### THE TASK
Among the entries below, how many lines contain the string "pour"? Only the number is wanted.

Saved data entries
__________________________________________________

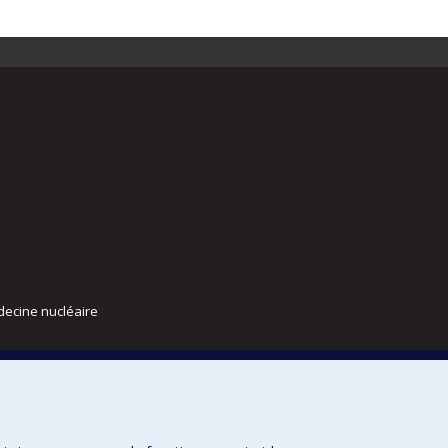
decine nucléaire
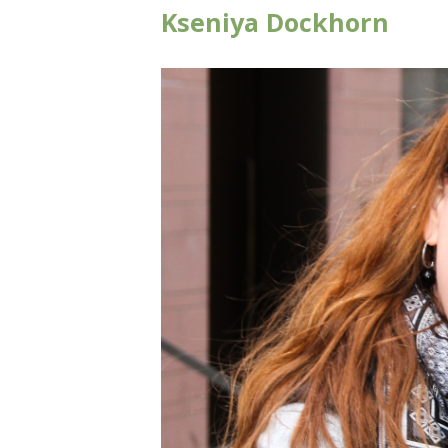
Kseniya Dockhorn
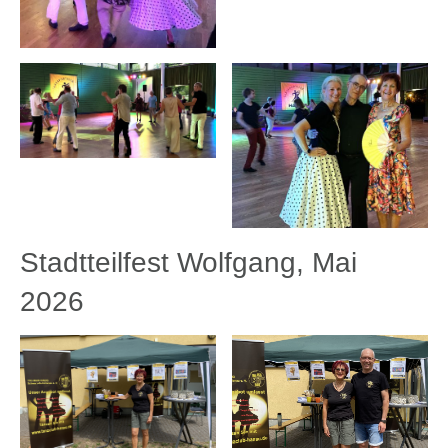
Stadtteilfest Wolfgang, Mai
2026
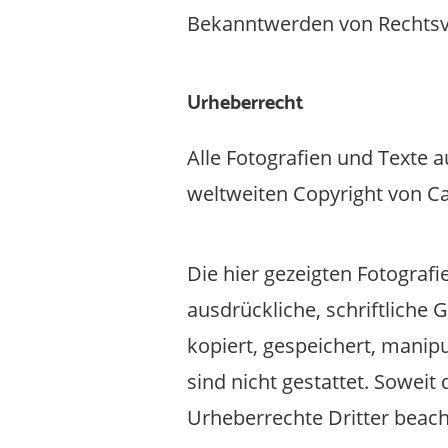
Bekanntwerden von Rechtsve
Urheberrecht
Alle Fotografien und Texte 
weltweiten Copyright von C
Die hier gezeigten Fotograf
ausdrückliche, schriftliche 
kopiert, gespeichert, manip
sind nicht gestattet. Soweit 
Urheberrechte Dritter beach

__________________________________________________

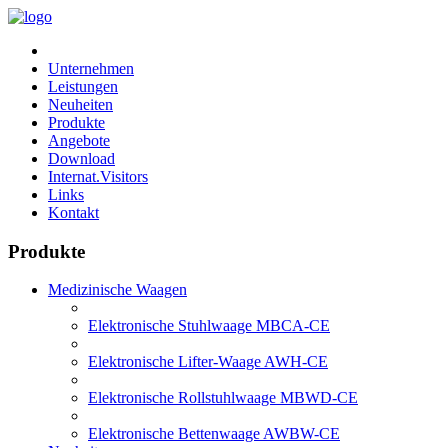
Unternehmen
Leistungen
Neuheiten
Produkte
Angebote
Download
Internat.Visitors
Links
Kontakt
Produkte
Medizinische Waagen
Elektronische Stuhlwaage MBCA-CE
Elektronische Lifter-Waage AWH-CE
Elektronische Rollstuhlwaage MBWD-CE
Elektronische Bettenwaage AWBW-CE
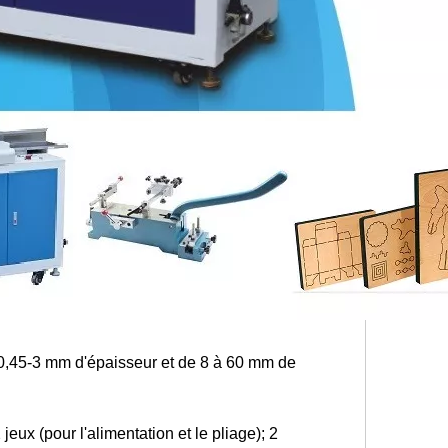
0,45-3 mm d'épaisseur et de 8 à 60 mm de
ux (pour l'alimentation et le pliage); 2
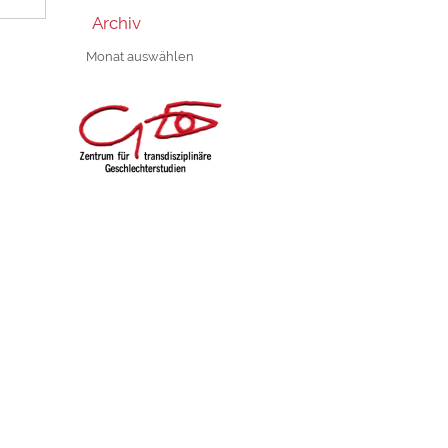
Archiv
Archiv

__________________________________________________

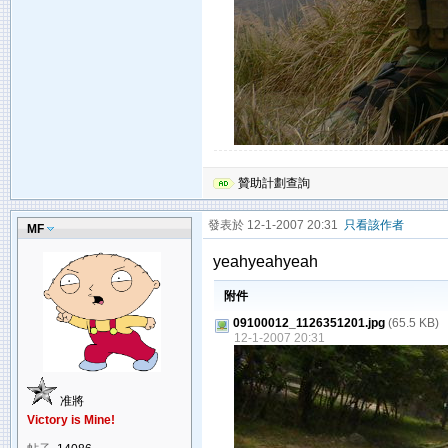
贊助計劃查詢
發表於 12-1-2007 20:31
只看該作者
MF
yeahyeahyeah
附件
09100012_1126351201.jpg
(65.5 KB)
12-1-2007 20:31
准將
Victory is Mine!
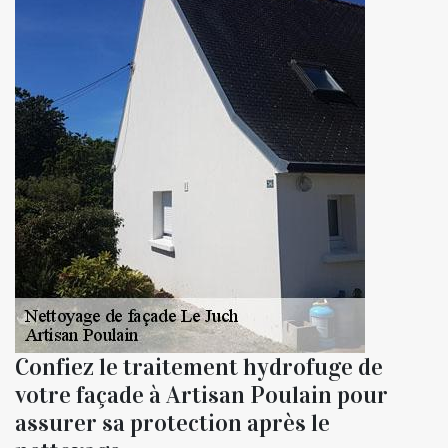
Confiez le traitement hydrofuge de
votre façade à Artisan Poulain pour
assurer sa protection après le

__________________________________________________

### WRITTEN SOLUTION
2